Miroirs fracassés, murs défoncés par des haltères, traces de projectiles au plafond, ordinateurs, table et une porte vitrée réduits en pièces: les dégâts provoqués par le policier vraisemblablement dépressif qui s'est barricadé dans la nuit de mardi au Progym Serge Moreau sont considérables.

Les dommages s'élèvent à plusieurs milliers de dollars, selon le gérant de l'immense gymnase de la rue Hochelaga. «Mais en quelque part, on est chanceux que rien ne soit arrivé de plus grave. D'un autre côté, quelles sont les chances qu'un policier débarque armé et pète une coche?», s'interroge Joe Maglione, rencontré ce matin pendant qu'une cinquantaine de personnes suaient sur les appareils du centre de conditionnement physique.

En arpentant les pièces vandalisées par le policier, perchées au deuxième étage, difficile de contredire le gérant. Tous les ingrédients semblaient d'ailleurs en place pour que les choses dégénèrent. Un homme en détresse psychologique et une arme à feu chargé. D'autant plus que, selon nos informations, le policier impliqué aurait réintégré ses fonctions depuis quelques mois seulement, après avoir subi une dépression. Interrogé à ce sujet, le Service de police de la Ville de Montréal n'a pu valider l'information, qui relève selon lui du domaine médical et privé.

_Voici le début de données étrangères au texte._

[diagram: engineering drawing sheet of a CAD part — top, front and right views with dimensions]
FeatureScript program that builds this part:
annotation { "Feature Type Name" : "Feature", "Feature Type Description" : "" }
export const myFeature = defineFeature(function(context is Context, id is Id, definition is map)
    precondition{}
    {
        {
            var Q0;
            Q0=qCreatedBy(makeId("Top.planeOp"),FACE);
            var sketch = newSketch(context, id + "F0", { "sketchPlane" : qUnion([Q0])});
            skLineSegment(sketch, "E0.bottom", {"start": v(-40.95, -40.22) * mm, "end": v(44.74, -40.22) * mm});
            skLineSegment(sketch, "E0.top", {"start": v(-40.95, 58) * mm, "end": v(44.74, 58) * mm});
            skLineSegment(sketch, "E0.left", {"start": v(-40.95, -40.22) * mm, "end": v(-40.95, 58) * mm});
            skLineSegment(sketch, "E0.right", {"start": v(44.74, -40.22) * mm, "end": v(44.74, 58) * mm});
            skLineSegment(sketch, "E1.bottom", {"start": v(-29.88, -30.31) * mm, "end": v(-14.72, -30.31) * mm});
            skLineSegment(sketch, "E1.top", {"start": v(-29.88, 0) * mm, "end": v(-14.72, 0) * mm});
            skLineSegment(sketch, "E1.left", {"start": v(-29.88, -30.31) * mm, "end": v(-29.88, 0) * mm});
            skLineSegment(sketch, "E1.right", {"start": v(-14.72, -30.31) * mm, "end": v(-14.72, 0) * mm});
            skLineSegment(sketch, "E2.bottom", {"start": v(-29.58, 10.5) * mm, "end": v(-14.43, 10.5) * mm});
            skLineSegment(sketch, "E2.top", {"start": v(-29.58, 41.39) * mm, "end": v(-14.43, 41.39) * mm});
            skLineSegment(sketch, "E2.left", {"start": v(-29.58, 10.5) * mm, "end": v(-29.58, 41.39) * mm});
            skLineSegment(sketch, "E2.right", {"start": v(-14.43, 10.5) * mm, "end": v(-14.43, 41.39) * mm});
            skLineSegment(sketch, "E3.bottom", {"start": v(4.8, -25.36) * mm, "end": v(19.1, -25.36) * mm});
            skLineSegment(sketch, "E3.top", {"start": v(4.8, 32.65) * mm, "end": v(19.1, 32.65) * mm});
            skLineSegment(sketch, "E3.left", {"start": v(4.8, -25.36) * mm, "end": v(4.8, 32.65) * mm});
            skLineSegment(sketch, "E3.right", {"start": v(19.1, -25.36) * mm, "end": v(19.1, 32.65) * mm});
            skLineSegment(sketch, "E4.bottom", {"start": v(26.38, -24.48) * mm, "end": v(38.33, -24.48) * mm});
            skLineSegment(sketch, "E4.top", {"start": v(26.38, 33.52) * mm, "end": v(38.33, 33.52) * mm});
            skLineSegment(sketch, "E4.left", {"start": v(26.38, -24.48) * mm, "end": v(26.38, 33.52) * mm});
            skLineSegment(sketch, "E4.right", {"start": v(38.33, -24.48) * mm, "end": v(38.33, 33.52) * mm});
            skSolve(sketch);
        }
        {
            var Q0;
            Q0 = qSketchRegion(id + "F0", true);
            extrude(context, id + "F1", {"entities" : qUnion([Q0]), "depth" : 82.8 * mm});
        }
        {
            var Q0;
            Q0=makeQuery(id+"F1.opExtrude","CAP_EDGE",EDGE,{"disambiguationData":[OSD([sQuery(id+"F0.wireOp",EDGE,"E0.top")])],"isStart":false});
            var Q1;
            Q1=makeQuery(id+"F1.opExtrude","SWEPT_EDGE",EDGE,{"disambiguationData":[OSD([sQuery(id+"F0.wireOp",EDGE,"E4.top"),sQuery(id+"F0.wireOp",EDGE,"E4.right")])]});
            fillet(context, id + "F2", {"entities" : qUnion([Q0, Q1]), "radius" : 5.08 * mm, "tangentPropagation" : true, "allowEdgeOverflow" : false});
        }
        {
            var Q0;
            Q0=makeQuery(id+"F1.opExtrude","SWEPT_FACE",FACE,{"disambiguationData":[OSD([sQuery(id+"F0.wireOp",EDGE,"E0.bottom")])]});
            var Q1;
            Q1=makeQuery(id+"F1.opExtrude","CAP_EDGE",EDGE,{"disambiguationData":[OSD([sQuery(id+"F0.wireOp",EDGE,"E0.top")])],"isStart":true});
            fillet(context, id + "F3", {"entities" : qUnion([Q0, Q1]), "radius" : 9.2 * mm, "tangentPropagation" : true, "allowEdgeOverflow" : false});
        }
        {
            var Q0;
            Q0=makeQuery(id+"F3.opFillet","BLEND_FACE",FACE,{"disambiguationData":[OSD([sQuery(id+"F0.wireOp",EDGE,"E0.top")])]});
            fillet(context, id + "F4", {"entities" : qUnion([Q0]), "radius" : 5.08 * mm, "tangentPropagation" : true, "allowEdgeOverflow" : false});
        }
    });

Toujours est-il que le policier de 33 ans s'est pointé en uniforme au gymnase peu après minuit mardi. Les employés de nuit et la trentaine de clients qui s'entraînaient ont tout de suite flairé son comportement louche. «Il est allé chercher une bouteille d'eau et refusait de la payer, il se parlait tout seul et il criait», a raconté M. Maglione.

L'agent est ensuite allé courir une quinzaine de minutes sur un tapis roulant situé à l'extrémité de la salle, à côté de la fenêtre de l'établissement. «Il portait sa veste pare-balle et se parlait toujours. Plusieurs clients ont pris peur et sont partis », a souligné le gérant.

Pendant qu'il joggait, un collègue du poste de quartier 23, situé de l'autre côté de la rue, lui aurait alors fait signe de venir le rejoindre dehors, au travers de la vitre. «Le policier aurait répondu non avec le doigt avant de sortir un livret, peut-être une convention collective, et de l'étamper dans la fenêtre», a expliqué M. Maglione.

Plusieurs policiers sont alors intervenus. C'est à ce moment que l'homme de 33 ans s'est barricadé au deuxième étage, dans les locaux réservés aux entraîneurs privés. «Il a d'abord défoncé la porte avec son pied», a indiqué le gérant. Ensuite, il a brisé les miroirs et aussi les ordinateurs dans lesquels se trouvent les dossiers des clients. Il a même arraché une lampe et un thermostat.

Le policier a facilement troué les murs de plâtre en projetant des haltères. Dans une pièce du fond, il a ouvert le feu au plafond à huit reprises. Les balles ont ricoché dans des poutres en métal. C'est à ce moment que les policiers sont intervenus pour le maîtriser avec une balle de caoutchouc. Le policier a été escorté à l'extérieur par une cage d'escalier à l'arrière.

Pour le moment, Joe Maglione n'entend pas renforcer la sécurité de son établissement, bien conscient qu'il s'agit d'un incident isolé.

Les clients interrogés n'ont pas l'intention non plus de modifier leurs habitudes. «Je venais dans le temps où la gang à Mom Boucher s'entraînait ici, alors...», a souligné Jean Greffe, un habitué.

Quant au policier au coeur de toute cette affaire, il subit toujours une évaluation psychiatrique. L'enquête en cours permettra de déterminer si des accusations seront ensuite portées ou non contre lui. L'utilisation d'une arme à feu dans un dessein dangereux pourrait en faire partie.